Auch bei mir in der Katholischen Kirche gibt es das. Denn auch da ist die Spaltung groß: Da gibt es Leute, die alles ändern wollen, und andere, bei denen alles so bleiben soll wie es ist, und ich sehe nur allzu oft: Auch dort wird mehr übereinander geschimpft als miteinander geredet! Deswegen war für mich die erste Versammlung des sogenannten „Synodalen Weges“ der katholischen Kirche Deutschlands vor knapp zwei Wochen in Frankfurt so wichtig. Denn da haben ganz unterschiedliche Menschen miteinander zu reden angefangen: Der Bischof mit einer Jugendlichen, ein Theologieprofessor mit der engagierten Frau aus der Kirchengemeinde, ein Priester mit der lesbischen Frau – all das habe ich dort sehen können. Mir ist klar: Es wird noch einen langen Weg brauchen, damit aus dem miteinander Reden ein gegenseitiges Verstehen und vielleicht sogar gemeinsame Lösungen werden. Trotzdem war ich davon beeindruckt, wieviel Mühe sich alle beim Zuhören gegeben haben.

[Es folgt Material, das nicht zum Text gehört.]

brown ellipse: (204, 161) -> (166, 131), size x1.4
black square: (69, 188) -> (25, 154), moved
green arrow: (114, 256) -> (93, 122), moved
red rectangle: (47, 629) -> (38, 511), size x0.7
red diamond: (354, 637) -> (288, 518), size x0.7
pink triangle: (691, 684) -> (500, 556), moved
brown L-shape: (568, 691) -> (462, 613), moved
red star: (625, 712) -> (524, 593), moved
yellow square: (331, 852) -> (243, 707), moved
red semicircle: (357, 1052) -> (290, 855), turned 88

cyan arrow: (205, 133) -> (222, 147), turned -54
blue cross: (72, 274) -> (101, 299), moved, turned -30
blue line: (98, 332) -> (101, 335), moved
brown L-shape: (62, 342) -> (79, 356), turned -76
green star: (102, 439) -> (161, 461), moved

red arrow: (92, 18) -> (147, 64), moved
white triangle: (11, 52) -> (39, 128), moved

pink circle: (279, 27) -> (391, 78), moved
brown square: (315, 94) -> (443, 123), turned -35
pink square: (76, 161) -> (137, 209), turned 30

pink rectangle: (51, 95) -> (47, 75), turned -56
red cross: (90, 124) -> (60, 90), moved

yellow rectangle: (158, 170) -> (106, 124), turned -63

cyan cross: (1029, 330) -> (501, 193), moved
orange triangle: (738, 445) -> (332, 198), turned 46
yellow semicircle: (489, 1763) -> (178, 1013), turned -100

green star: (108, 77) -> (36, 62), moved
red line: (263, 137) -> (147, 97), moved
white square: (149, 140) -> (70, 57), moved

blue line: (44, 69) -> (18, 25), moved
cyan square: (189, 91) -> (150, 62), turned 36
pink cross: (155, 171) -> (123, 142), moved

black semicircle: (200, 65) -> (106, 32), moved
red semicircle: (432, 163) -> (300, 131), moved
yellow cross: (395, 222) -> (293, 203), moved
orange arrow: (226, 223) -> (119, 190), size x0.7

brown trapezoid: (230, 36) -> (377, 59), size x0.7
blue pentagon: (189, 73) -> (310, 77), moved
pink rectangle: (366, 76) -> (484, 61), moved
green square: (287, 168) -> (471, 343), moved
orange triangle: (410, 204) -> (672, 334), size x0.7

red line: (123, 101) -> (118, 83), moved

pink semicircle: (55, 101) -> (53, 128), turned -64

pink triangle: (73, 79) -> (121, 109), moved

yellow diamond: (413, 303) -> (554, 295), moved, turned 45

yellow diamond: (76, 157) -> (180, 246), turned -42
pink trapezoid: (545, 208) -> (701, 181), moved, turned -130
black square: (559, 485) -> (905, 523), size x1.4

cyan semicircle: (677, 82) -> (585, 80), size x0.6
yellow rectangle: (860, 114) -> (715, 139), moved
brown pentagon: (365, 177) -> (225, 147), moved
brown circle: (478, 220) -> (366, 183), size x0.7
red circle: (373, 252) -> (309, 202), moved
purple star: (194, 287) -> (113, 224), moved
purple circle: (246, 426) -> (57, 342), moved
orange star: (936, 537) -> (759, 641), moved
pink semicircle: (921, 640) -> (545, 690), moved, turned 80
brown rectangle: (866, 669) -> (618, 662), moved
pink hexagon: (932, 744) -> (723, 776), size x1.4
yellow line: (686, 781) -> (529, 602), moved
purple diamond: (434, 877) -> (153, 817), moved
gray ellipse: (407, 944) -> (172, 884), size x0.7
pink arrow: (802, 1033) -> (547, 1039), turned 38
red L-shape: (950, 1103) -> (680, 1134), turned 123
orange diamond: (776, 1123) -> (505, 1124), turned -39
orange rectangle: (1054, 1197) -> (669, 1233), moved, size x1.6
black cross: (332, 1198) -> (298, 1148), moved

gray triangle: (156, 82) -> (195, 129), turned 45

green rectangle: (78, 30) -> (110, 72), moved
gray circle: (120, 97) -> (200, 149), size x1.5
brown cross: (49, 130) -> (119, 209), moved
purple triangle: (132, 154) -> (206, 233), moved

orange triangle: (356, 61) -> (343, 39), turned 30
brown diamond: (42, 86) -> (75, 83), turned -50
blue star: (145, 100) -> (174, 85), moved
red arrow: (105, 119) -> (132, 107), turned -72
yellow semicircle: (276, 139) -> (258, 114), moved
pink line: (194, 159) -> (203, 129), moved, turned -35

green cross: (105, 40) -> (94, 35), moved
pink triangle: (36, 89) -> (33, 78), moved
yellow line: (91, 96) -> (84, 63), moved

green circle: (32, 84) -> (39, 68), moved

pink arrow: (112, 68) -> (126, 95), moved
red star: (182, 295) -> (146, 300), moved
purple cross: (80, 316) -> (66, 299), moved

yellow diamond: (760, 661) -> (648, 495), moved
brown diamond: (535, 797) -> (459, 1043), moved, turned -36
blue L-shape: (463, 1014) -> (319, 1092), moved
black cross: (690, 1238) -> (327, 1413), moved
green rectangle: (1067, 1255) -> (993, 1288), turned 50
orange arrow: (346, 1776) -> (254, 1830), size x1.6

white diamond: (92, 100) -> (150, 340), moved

Das gibt mir Hoffnung und es zeigt mir: Miteinander reden kann funktionieren. Denn ich weiß: Spaltung und Streit gibt es ja nicht nur in der großen Politik. Das gibt es auch bei mir zuhause, in meinem Freundeskreis, in der Familie, in meinem Stadtteil. Auch da muss ich mir immer wieder vornehmen: Ich will nicht aufhören, dem Anderen zuzuhören und mit ihm zu reden. Auch wenn das schwerfällt. Denn manchmal ist es leichter, über jemand anders zu lästern oder zu schimpfen. Dabei ist es so wichtig, dass wir miteinander reden. Denn nur das gibt echten Frieden – da hat mein Geschichtslehrer recht gehabt.